*** Opening of Records to process ***
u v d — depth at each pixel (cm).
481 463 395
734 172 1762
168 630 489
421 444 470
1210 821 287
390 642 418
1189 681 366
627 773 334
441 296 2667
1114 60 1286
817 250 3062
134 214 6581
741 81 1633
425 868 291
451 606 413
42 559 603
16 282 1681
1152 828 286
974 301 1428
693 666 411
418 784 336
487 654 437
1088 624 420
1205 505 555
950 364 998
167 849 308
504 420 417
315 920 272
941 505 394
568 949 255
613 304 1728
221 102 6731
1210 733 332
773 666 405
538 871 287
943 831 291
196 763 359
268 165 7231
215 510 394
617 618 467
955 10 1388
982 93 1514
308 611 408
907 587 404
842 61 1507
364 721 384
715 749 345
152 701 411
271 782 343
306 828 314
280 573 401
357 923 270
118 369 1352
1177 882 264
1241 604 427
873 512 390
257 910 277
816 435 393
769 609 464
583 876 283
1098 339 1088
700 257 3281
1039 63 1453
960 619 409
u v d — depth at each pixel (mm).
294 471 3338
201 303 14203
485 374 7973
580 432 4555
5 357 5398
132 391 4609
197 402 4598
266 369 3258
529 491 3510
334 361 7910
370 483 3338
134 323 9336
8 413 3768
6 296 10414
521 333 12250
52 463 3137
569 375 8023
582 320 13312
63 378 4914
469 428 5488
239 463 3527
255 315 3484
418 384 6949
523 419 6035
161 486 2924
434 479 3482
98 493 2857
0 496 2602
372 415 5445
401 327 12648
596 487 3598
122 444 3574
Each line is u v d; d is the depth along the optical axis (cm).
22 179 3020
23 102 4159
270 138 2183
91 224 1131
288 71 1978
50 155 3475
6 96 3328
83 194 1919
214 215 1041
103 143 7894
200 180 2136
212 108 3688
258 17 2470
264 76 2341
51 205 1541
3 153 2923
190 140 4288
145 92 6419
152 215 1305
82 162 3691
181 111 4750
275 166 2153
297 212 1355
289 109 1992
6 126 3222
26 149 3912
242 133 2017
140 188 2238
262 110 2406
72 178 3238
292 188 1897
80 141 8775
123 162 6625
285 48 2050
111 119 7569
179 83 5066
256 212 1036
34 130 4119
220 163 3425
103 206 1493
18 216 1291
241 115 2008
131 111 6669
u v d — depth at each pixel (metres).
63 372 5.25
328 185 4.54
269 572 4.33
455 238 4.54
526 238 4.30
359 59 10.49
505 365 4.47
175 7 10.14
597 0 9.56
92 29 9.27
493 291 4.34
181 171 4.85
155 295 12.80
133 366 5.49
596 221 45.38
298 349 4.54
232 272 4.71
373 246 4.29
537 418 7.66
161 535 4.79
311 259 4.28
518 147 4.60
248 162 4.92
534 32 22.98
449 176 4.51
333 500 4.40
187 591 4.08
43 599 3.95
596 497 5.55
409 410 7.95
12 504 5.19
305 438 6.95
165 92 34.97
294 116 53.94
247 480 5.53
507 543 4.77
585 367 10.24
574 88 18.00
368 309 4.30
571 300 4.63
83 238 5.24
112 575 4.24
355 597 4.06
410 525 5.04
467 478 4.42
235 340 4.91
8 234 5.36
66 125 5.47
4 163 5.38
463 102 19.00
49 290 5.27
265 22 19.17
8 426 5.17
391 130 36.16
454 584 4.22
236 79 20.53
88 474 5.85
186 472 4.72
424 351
*** Close of Records to process ***
*The task*
Reproduce the data above exactly, leaving nothing out.

*Result*
u v d — depth at each pixel (cm).
481 463 395
734 172 1762
168 630 489
421 444 470
1210 821 287
390 642 418
1189 681 366
627 773 334
441 296 2667
1114 60 1286
817 250 3062
134 214 6581
741 81 1633
425 868 291
451 606 413
42 559 603
16 282 1681
1152 828 286
974 301 1428
693 666 411
418 784 336
487 654 437
1088 624 420
1205 505 555
950 364 998
167 849 308
504 420 417
315 920 272
941 505 394
568 949 255
613 304 1728
221 102 6731
1210 733 332
773 666 405
538 871 287
943 831 291
196 763 359
268 165 7231
215 510 394
617 618 467
955 10 1388
982 93 1514
308 611 408
907 587 404
842 61 1507
364 721 384
715 749 345
152 701 411
271 782 343
306 828 314
280 573 401
357 923 270
118 369 1352
1177 882 264
1241 604 427
873 512 390
257 910 277
816 435 393
769 609 464
583 876 283
1098 339 1088
700 257 3281
1039 63 1453
960 619 409
u v d — depth at each pixel (mm).
294 471 3338
201 303 14203
485 374 7973
580 432 4555
5 357 5398
132 391 4609
197 402 4598
266 369 3258
529 491 3510
334 361 7910
370 483 3338
134 323 9336
8 413 3768
6 296 10414
521 333 12250
52 463 3137
569 375 8023
582 320 13312
63 378 4914
469 428 5488
239 463 3527
255 315 3484
418 384 6949
523 419 6035
161 486 2924
434 479 3482
98 493 2857
0 496 2602
372 415 5445
401 327 12648
596 487 3598
122 444 3574
Each line is u v d; d is the depth along the optical axis (cm).
22 179 3020
23 102 4159
270 138 2183
91 224 1131
288 71 1978
50 155 3475
6 96 3328
83 194 1919
214 215 1041
103 143 7894
200 180 2136
212 108 3688
258 17 2470
264 76 2341
51 205 1541
3 153 2923
190 140 4288
145 92 6419
152 215 1305
82 162 3691
181 111 4750
275 166 2153
297 212 1355
289 109 1992
6 126 3222
26 149 3912
242 133 2017
140 188 2238
262 110 2406
72 178 3238
292 188 1897
80 141 8775
123 162 6625
285 48 2050
111 119 7569
179 83 5066
256 212 1036
34 130 4119
220 163 3425
103 206 1493
18 216 1291
241 115 2008
131 111 6669
u v d — depth at each pixel (metres).
63 372 5.25
328 185 4.54
269 572 4.33
455 238 4.54
526 238 4.30
359 59 10.49
505 365 4.47
175 7 10.14
597 0 9.56
92 29 9.27
493 291 4.34
181 171 4.85
155 295 12.80
133 366 5.49
596 221 45.38
298 349 4.54
232 272 4.71
373 246 4.29
537 418 7.66
161 535 4.79
311 259 4.28
518 147 4.60
248 162 4.92
534 32 22.98
449 176 4.51
333 500 4.40
187 591 4.08
43 599 3.95
596 497 5.55
409 410 7.95
12 504 5.19
305 438 6.95
165 92 34.97
294 116 53.94
247 480 5.53
507 543 4.77
585 367 10.24
574 88 18.00
368 309 4.30
571 300 4.63
83 238 5.24
112 575 4.24
355 597 4.06
410 525 5.04
467 478 4.42
235 340 4.91
8 234 5.36
66 125 5.47
4 163 5.38
463 102 19.00
49 290 5.27
265 22 19.17
8 426 5.17
391 130 36.16
454 584 4.22
236 79 20.53
88 474 5.85
186 472 4.72
424 351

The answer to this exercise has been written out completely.